■ BRIEF
Please answer these from the Iraq attacks report below:
(a) How many people did the attacks kill?
(b) Coordinated attacks are a favorite tactic of which group?
(c) Which Syrian militant group is named as cooperating across the border?

■ PAGE TEXT
====

A series of attacks across Iraq killed 27 people and wounded well over 100 others this morning, officials have said.
The attacks, many involving car bombs, took place less than a week before Iraqis in much of the country are scheduled to vote in the country’s first elections since the 2011 US troop withdrawal. The vote will be a key test of security forces’ ability to keep voters safe.
There was no immediate claim of responsibility, but coordinated attacks are a favourite tactic of al-Qaeda’s Iraq branch.
Iraqi officials believe the insurgent group is growing stronger and increasingly coordinating with allies fighting to topple Syrian president Bashar Assad across the border. They say rising lawlessness on the Syria-Iraq frontier and cross-border cooperation with the Syrian militant group Nusra Front has improved the militants’ supply of weapons and foreign fighters.
Nearly all of the deadly attacks reported by police officials were bombings, which struck Baghdad, in the western city of Fallujah, the contested northern city of Kirkuk and towns south of the capital. Another 100 people were wounded.

====

Recorded data
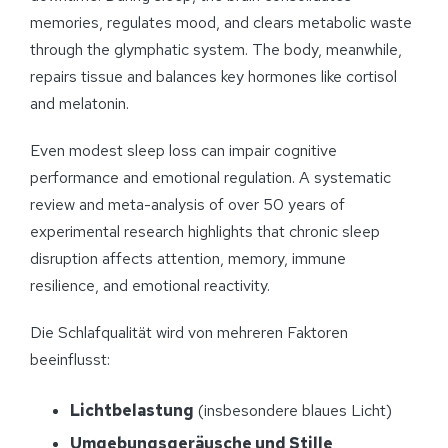
memories, regulates mood, and clears metabolic waste
through the glymphatic system. The body, meanwhile,
repairs tissue and balances key hormones like cortisol
and melatonin.
Even modest sleep loss can impair cognitive
performance and emotional regulation. A systematic
review and meta-analysis of over 50 years of
experimental research highlights that chronic sleep
disruption affects attention, memory, immune
resilience, and emotional reactivity.
Die Schlafqualität wird von mehreren Faktoren
beeinflusst:
Lichtbelastung
(insbesondere blaues Licht)
Umgebungsgeräusche und Stille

====

■ EXPECTED ANSWER
(a) 27 people
(b) Al-Qaeda's Iraq branch
(c) Nusra Front